I'd say that the water in WI has gotta be fantastic and excellent with few minerals -- at least compared to the "questionable who knows where it came from Cali water which might be from the Colorado river, some oddly sun-drenched areas in the central valley that the PC call "Sierra snow melt" before it picks up all kind of pollutants, or some already mineral saturated ground water.  Ok fine, this is my best advertisement about water in Cali -- although really good news.  Here in San Diego we have the first RO plant ($1B to build) converting ocean water into wonderfully clean and pure H2O.  Not sure how that will affect the mineral content, it will certainly be diluted with our imported water which for all I know may be runoff with salts and poisons from the massive irrigation in the Imperial Valley. And the CA government will now spend $100B on some oddball high speed train that nobody will use, instead of building 100 desal plant at $1B each which would secure water for the whole state forever.  I think I should run for office.

 

OK, back on topic.
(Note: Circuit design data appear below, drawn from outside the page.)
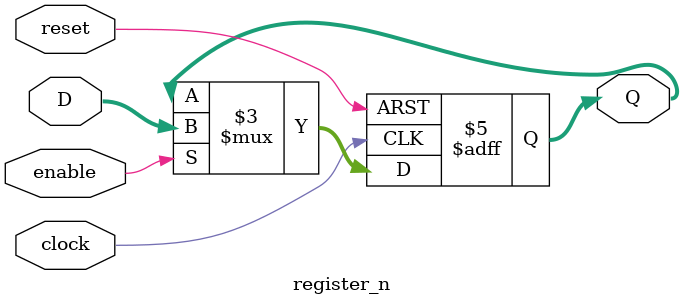
<source format=v>
module register_n
  #(parameter WIDTH = 8)
   (reset,clock,enable,D,Q);

   input reset;
   input clock;
   input enable;
   input [WIDTH-1:0] D;
   output reg [WIDTH-1:0] Q;
   
always @(posedge(clock), posedge(reset))
begin
  if (reset)
    Q <= 0;
  else if (enable)
    Q <= D;
  else
    Q <= Q;
end

endmodule

</source>
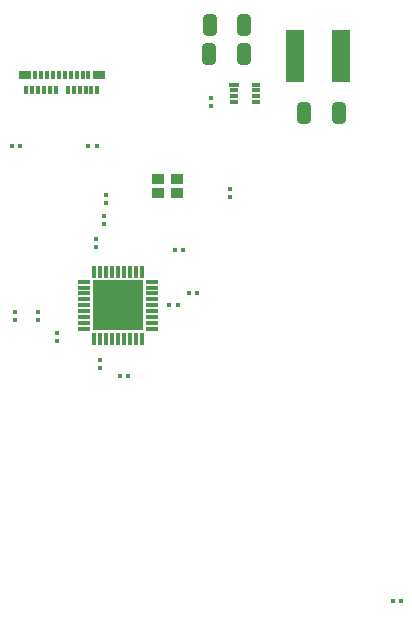
<source format=gbr>
%TF.GenerationSoftware,KiCad,Pcbnew,8.0.8*%
%TF.CreationDate,2025-07-23T18:15:36+02:00*%
%TF.ProjectId,CartridgeMk3ReaderMk6,43617274-7269-4646-9765-4d6b33526561,rev?*%
%TF.SameCoordinates,PX30a32c0PY5466720*%
%TF.FileFunction,Paste,Top*%
%TF.FilePolarity,Positive*%
%FSLAX46Y46*%
G04 Gerber Fmt 4.6, Leading zero omitted, Abs format (unit mm)*
G04 Created by KiCad (PCBNEW 8.0.8) date 2025-07-23 18:15:36*
%MOMM*%
%LPD*%
G01*
G04 APERTURE LIST*
G04 Aperture macros list*
%AMRoundRect*
0 Rectangle with rounded corners*
0 $1 Rounding radius*
0 $2 $3 $4 $5 $6 $7 $8 $9 X,Y pos of 4 corners*
0 Add a 4 corners polygon primitive as box body*
4,1,4,$2,$3,$4,$5,$6,$7,$8,$9,$2,$3,0*
0 Add four circle primitives for the rounded corners*
1,1,$1+$1,$2,$3*
1,1,$1+$1,$4,$5*
1,1,$1+$1,$6,$7*
1,1,$1+$1,$8,$9*
0 Add four rect primitives between the rounded corners*
20,1,$1+$1,$2,$3,$4,$5,0*
20,1,$1+$1,$4,$5,$6,$7,0*
20,1,$1+$1,$6,$7,$8,$9,0*
20,1,$1+$1,$8,$9,$2,$3,0*%
G04 Aperture macros list end*
%ADD10RoundRect,0.079500X0.100500X-0.079500X0.100500X0.079500X-0.100500X0.079500X-0.100500X-0.079500X0*%
%ADD11RoundRect,0.079500X-0.079500X-0.100500X0.079500X-0.100500X0.079500X0.100500X-0.079500X0.100500X0*%
%ADD12RoundRect,0.250000X-0.325000X-0.650000X0.325000X-0.650000X0.325000X0.650000X-0.325000X0.650000X0*%
%ADD13R,1.050000X0.300000*%
%ADD14R,0.300000X1.050000*%
%ADD15R,4.200000X4.200000*%
%ADD16R,1.550000X4.500000*%
%ADD17RoundRect,0.079500X-0.100500X0.079500X-0.100500X-0.079500X0.100500X-0.079500X0.100500X0.079500X0*%
%ADD18R,1.000000X0.900000*%
%ADD19R,0.300000X0.700000*%
%ADD20R,1.000000X0.700000*%
%ADD21RoundRect,0.250000X0.325000X0.650000X-0.325000X0.650000X-0.325000X-0.650000X0.325000X-0.650000X0*%
%ADD22R,0.825000X0.300000*%
%ADD23R,0.725000X0.300000*%
%ADD24RoundRect,0.079500X0.079500X0.100500X-0.079500X0.100500X-0.079500X-0.100500X0.079500X-0.100500X0*%
G04 APERTURE END LIST*
D10*
%TO.C,R3*%
X16150000Y48400000D03*
X16150000Y49090000D03*
%TD*%
D11*
%TO.C,R4*%
X22785000Y48150000D03*
X23475000Y48150000D03*
%TD*%
D10*
%TO.C,C4*%
X16850000Y50350000D03*
X16850000Y51040000D03*
%TD*%
D12*
%TO.C,C6*%
X33725000Y59800000D03*
X36675000Y59800000D03*
%TD*%
D10*
%TO.C,R8*%
X16500000Y38155000D03*
X16500000Y38845000D03*
%TD*%
D13*
%TO.C,IC1*%
X15150000Y45500000D03*
X15150000Y45000000D03*
X15150000Y44500000D03*
X15150000Y44000000D03*
X15150000Y43500000D03*
X15150000Y43000000D03*
X15150000Y42500000D03*
X15150000Y42000000D03*
X15150000Y41500000D03*
D14*
X16000000Y40650000D03*
X16500000Y40650000D03*
X17000000Y40650000D03*
X17500000Y40650000D03*
X18000000Y40650000D03*
X18500000Y40650000D03*
X19000000Y40650000D03*
X19500000Y40650000D03*
X20000000Y40650000D03*
D13*
X20850000Y41500000D03*
X20850000Y42000000D03*
X20850000Y42500000D03*
X20850000Y43000000D03*
X20850000Y43500000D03*
X20850000Y44000000D03*
X20850000Y44500000D03*
X20850000Y45000000D03*
X20850000Y45500000D03*
D14*
X20000000Y46350000D03*
X19500000Y46350000D03*
X19000000Y46350000D03*
X18500000Y46350000D03*
X18000000Y46350000D03*
X17500000Y46350000D03*
X17000000Y46350000D03*
X16500000Y46350000D03*
X16000000Y46350000D03*
D15*
X18000000Y43500000D03*
%TD*%
D16*
%TO.C,L1*%
X36875000Y64600000D03*
X33025000Y64600000D03*
%TD*%
D11*
%TO.C,R1*%
X15500000Y57000000D03*
X16190000Y57000000D03*
%TD*%
%TO.C,R5*%
X41255000Y18450000D03*
X41945000Y18450000D03*
%TD*%
D17*
%TO.C,C5*%
X25900000Y61040000D03*
X25900000Y60350000D03*
%TD*%
D11*
%TO.C,C3*%
X18155000Y37500000D03*
X18845000Y37500000D03*
%TD*%
D17*
%TO.C,R11*%
X9250000Y42945000D03*
X9250000Y42255000D03*
%TD*%
D18*
%TO.C,Y1*%
X23000000Y54226000D03*
X21350000Y54226000D03*
X21350000Y53000000D03*
X23000000Y53000000D03*
%TD*%
D10*
%TO.C,C2*%
X17000000Y52155000D03*
X17000000Y52845000D03*
%TD*%
D19*
%TO.C,J2*%
X16250000Y61700000D03*
X15750000Y61700000D03*
X15250000Y61700000D03*
X14750000Y61700000D03*
X14250000Y61700000D03*
X13750000Y61700000D03*
X12750000Y61700000D03*
X12250000Y61700000D03*
X11750000Y61700000D03*
X11250000Y61700000D03*
X10750000Y61700000D03*
X10250000Y61700000D03*
D20*
X10150000Y63000000D03*
D19*
X11000000Y63000000D03*
X11500000Y63000000D03*
X12000000Y63000000D03*
X12500000Y63000000D03*
X13000000Y63000000D03*
X13500000Y63000000D03*
X14000000Y63000000D03*
X14500000Y63000000D03*
X15000000Y63000000D03*
X15500000Y63000000D03*
D20*
X16350000Y63000000D03*
%TD*%
D21*
%TO.C,C8*%
X28700000Y67250000D03*
X25750000Y67250000D03*
%TD*%
D17*
%TO.C,C1*%
X27500000Y53345000D03*
X27500000Y52655000D03*
%TD*%
D22*
%TO.C,IC2*%
X27862000Y62188000D03*
D23*
X27812000Y61688000D03*
X27812000Y61188000D03*
X27812000Y60688000D03*
X29688000Y60688000D03*
X29688000Y61188000D03*
X29688000Y61688000D03*
X29688000Y62188000D03*
%TD*%
D24*
%TO.C,R6*%
X24725000Y44500000D03*
X24035000Y44500000D03*
%TD*%
D12*
%TO.C,C7*%
X25725000Y64800000D03*
X28675000Y64800000D03*
%TD*%
D17*
%TO.C,R9*%
X12850000Y41190000D03*
X12850000Y40500000D03*
%TD*%
%TO.C,R10*%
X11250000Y42945000D03*
X11250000Y42255000D03*
%TD*%
D11*
%TO.C,R2*%
X9000000Y57000000D03*
X9690000Y57000000D03*
%TD*%
D24*
%TO.C,R7*%
X23045000Y43550000D03*
X22355000Y43550000D03*
%TD*%
M02*

</source>
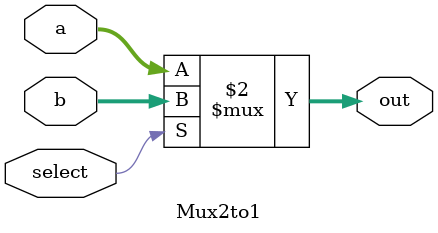
<source format=v>
`timescale 1ns / 1ps
module Mux2to1(input select,input [31:0] a,b,output[31:0] out);
	assign out= (select==0) ? a : b ;
endmodule

</source>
If my radiator was out, I would find a nice big tub that holds the whole thing, create a solution of vinegar and water, maybe 1..3 and let it soak overnight.  Amazing what a good acid wash will do for minerals.  Or even better, got some Muriatic Acid (pool acid), dilute about 1..8 and let it soak for 2 hours, shake every 15 mins.  Drain, check, repeat the soak maybe only one more time.  Then get a box of baking soda, or soda ash from your pool store, let it soak as long as you like -- only to remove the acid.  Rinse with hose.

 

Flash?   Does this sound reasonable?